__RECORDS__.
● ● ● ●

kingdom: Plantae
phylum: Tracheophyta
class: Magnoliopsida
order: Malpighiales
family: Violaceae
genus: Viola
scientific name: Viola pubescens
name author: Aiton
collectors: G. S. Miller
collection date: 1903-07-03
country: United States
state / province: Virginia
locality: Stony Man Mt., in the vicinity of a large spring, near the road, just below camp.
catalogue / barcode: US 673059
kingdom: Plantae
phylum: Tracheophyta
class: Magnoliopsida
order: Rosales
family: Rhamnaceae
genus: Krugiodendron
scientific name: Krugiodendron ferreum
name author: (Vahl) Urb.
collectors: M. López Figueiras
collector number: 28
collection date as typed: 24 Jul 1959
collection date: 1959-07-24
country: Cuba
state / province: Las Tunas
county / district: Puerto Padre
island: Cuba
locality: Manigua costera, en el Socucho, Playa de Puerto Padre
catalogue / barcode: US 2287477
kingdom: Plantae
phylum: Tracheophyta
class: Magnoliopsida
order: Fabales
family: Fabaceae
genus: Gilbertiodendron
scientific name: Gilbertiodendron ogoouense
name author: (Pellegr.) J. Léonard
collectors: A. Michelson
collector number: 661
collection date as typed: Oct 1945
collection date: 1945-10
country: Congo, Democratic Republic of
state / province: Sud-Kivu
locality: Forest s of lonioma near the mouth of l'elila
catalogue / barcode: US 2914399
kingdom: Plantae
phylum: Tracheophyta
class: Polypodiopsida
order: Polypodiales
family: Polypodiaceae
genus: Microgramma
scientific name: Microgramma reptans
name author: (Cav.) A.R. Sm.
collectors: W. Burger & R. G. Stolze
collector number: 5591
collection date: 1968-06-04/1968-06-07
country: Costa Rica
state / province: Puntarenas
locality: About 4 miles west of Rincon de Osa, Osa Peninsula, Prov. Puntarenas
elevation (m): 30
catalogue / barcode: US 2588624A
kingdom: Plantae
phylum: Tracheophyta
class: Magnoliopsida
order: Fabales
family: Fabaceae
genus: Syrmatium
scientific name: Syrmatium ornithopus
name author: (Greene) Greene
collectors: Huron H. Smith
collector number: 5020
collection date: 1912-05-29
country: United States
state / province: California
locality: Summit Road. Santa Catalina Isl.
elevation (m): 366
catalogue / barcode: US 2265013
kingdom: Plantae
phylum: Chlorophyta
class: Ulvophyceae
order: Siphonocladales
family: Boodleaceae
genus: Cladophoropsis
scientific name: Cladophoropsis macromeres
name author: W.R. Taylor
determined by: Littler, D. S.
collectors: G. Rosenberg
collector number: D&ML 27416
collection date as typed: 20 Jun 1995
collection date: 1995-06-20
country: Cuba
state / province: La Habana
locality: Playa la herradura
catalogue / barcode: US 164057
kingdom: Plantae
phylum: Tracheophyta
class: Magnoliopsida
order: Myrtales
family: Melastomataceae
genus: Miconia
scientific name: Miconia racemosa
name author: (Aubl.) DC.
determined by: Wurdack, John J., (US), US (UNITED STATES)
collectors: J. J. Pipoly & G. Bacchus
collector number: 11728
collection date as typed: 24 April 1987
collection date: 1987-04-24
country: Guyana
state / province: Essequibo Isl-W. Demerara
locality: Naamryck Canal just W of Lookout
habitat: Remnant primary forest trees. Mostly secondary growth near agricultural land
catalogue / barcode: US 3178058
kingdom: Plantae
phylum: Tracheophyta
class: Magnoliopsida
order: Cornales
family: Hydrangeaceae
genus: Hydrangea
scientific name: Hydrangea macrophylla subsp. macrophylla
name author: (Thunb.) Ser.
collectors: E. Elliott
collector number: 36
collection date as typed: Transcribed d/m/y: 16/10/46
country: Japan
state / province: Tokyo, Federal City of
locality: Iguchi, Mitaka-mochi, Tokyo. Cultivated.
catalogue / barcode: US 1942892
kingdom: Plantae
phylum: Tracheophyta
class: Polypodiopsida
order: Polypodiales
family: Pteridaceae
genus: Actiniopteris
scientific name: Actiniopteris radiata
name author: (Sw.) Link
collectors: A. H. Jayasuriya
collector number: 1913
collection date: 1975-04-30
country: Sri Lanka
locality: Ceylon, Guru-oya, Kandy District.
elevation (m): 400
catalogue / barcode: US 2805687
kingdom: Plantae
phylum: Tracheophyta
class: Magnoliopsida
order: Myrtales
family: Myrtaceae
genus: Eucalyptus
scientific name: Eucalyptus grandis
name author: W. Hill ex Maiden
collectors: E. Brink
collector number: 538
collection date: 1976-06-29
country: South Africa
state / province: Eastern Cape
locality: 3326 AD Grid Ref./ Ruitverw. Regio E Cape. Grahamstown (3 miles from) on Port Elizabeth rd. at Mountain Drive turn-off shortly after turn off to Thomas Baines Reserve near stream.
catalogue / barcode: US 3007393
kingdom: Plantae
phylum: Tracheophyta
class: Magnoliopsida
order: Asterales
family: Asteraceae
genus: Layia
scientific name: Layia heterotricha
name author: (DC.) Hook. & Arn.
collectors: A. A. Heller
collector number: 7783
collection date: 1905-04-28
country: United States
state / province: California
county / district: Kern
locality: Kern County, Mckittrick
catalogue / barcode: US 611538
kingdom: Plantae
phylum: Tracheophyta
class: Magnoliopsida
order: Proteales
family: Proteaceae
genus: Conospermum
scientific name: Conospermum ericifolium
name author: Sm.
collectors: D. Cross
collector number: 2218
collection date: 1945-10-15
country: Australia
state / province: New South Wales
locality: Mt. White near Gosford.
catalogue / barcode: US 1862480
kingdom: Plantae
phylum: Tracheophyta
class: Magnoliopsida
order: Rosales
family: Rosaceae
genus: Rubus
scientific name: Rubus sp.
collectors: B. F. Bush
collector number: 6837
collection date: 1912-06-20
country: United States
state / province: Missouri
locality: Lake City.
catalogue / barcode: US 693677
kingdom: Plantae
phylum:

● ● ● ●

__THE TASK__. Update the records so that every "collectors" becomes "collected by", and leave everything else unchanged.

__REPLY TO THE EXERCISE__.
kingdom: Plantae
phylum: Tracheophyta
class: Magnoliopsida
order: Malpighiales
family: Violaceae
genus: Viola
scientific name: Viola pubescens
name author: Aiton
collected by: G. S. Miller
collection date: 1903-07-03
country: United States
state / province: Virginia
locality: Stony Man Mt., in the vicinity of a large spring, near the road, just below camp.
catalogue / barcode: US 673059
kingdom: Plantae
phylum: Tracheophyta
class: Magnoliopsida
order: Rosales
family: Rhamnaceae
genus: Krugiodendron
scientific name: Krugiodendron ferreum
name author: (Vahl) Urb.
collected by: M. López Figueiras
collector number: 28
collection date as typed: 24 Jul 1959
collection date: 1959-07-24
country: Cuba
state / province: Las Tunas
county / district: Puerto Padre
island: Cuba
locality: Manigua costera, en el Socucho, Playa de Puerto Padre
catalogue / barcode: US 2287477
kingdom: Plantae
phylum: Tracheophyta
class: Magnoliopsida
order: Fabales
family: Fabaceae
genus: Gilbertiodendron
scientific name: Gilbertiodendron ogoouense
name author: (Pellegr.) J. Léonard
collected by: A. Michelson
collector number: 661
collection date as typed: Oct 1945
collection date: 1945-10
country: Congo, Democratic Republic of
state / province: Sud-Kivu
locality: Forest s of lonioma near the mouth of l'elila
catalogue / barcode: US 2914399
kingdom: Plantae
phylum: Tracheophyta
class: Polypodiopsida
order: Polypodiales
family: Polypodiaceae
genus: Microgramma
scientific name: Microgramma reptans
name author: (Cav.) A.R. Sm.
collected by: W. Burger & R. G. Stolze
collector number: 5591
collection date: 1968-06-04/1968-06-07
country: Costa Rica
state / province: Puntarenas
locality: About 4 miles west of Rincon de Osa, Osa Peninsula, Prov. Puntarenas
elevation (m): 30
catalogue / barcode: US 2588624A
kingdom: Plantae
phylum: Tracheophyta
class: Magnoliopsida
order: Fabales
family: Fabaceae
genus: Syrmatium
scientific name: Syrmatium ornithopus
name author: (Greene) Greene
collected by: Huron H. Smith
collector number: 5020
collection date: 1912-05-29
country: United States
state / province: California
locality: Summit Road. Santa Catalina Isl.
elevation (m): 366
catalogue / barcode: US 2265013
kingdom: Plantae
phylum: Chlorophyta
class: Ulvophyceae
order: Siphonocladales
family: Boodleaceae
genus: Cladophoropsis
scientific name: Cladophoropsis macromeres
name author: W.R. Taylor
determined by: Littler, D. S.
collected by: G. Rosenberg
collector number: D&ML 27416
collection date as typed: 20 Jun 1995
collection date: 1995-06-20
country: Cuba
state / province: La Habana
locality: Playa la herradura
catalogue / barcode: US 164057
kingdom: Plantae
phylum: Tracheophyta
class: Magnoliopsida
order: Myrtales
family: Melastomataceae
genus: Miconia
scientific name: Miconia racemosa
name author: (Aubl.) DC.
determined by: Wurdack, John J., (US), US (UNITED STATES)
collected by: J. J. Pipoly & G. Bacchus
collector number: 11728
collection date as typed: 24 April 1987
collection date: 1987-04-24
country: Guyana
state / province: Essequibo Isl-W. Demerara
locality: Naamryck Canal just W of Lookout
habitat: Remnant primary forest trees. Mostly secondary growth near agricultural land
catalogue / barcode: US 3178058
kingdom: Plantae
phylum: Tracheophyta
class: Magnoliopsida
order: Cornales
family: Hydrangeaceae
genus: Hydrangea
scientific name: Hydrangea macrophylla subsp. macrophylla
name author: (Thunb.) Ser.
collected by: E. Elliott
collector number: 36
collection date as typed: Transcribed d/m/y: 16/10/46
country: Japan
state / province: Tokyo, Federal City of
locality: Iguchi, Mitaka-mochi, Tokyo. Cultivated.
catalogue / barcode: US 1942892
kingdom: Plantae
phylum: Tracheophyta
class: Polypodiopsida
order: Polypodiales
family: Pteridaceae
genus: Actiniopteris
scientific name: Actiniopteris radiata
name author: (Sw.) Link
collected by: A. H. Jayasuriya
collector number: 1913
collection date: 1975-04-30
country: Sri Lanka
locality: Ceylon, Guru-oya, Kandy District.
elevation (m): 400
catalogue / barcode: US 2805687
kingdom: Plantae
phylum: Tracheophyta
class: Magnoliopsida
order: Myrtales
family: Myrtaceae
genus: Eucalyptus
scientific name: Eucalyptus grandis
name author: W. Hill ex Maiden
collected by: E. Brink
collector number: 538
collection date: 1976-06-29
country: South Africa
state / province: Eastern Cape
locality: 3326 AD Grid Ref./ Ruitverw. Regio E Cape. Grahamstown (3 miles from) on Port Elizabeth rd. at Mountain Drive turn-off shortly after turn off to Thomas Baines Reserve near stream.
catalogue / barcode: US 3007393
kingdom: Plantae
phylum: Tracheophyta
class: Magnoliopsida
order: Asterales
family: Asteraceae
genus: Layia
scientific name: Layia heterotricha
name author: (DC.) Hook. & Arn.
collected by: A. A. Heller
collector number: 7783
collection date: 1905-04-28
country: United States
state / province: California
county / district: Kern
locality: Kern County, Mckittrick
catalogue / barcode: US 611538
kingdom: Plantae
phylum: Tracheophyta
class: Magnoliopsida
order: Proteales
family: Proteaceae
genus: Conospermum
scientific name: Conospermum ericifolium
name author: Sm.
collected by: D. Cross
collector number: 2218
collection date: 1945-10-15
country: Australia
state / province: New South Wales
locality: Mt. White near Gosford.
catalogue / barcode: US 1862480
kingdom: Plantae
phylum: Tracheophyta
class: Magnoliopsida
order: Rosales
family: Rosaceae
genus: Rubus
scientific name: Rubus sp.
collected by: B. F. Bush
collector number: 6837
collection date: 1912-06-20
country: United States
state / province: Missouri
locality: Lake City.
catalogue / barcode: US 693677
kingdom: Plantae
phylum:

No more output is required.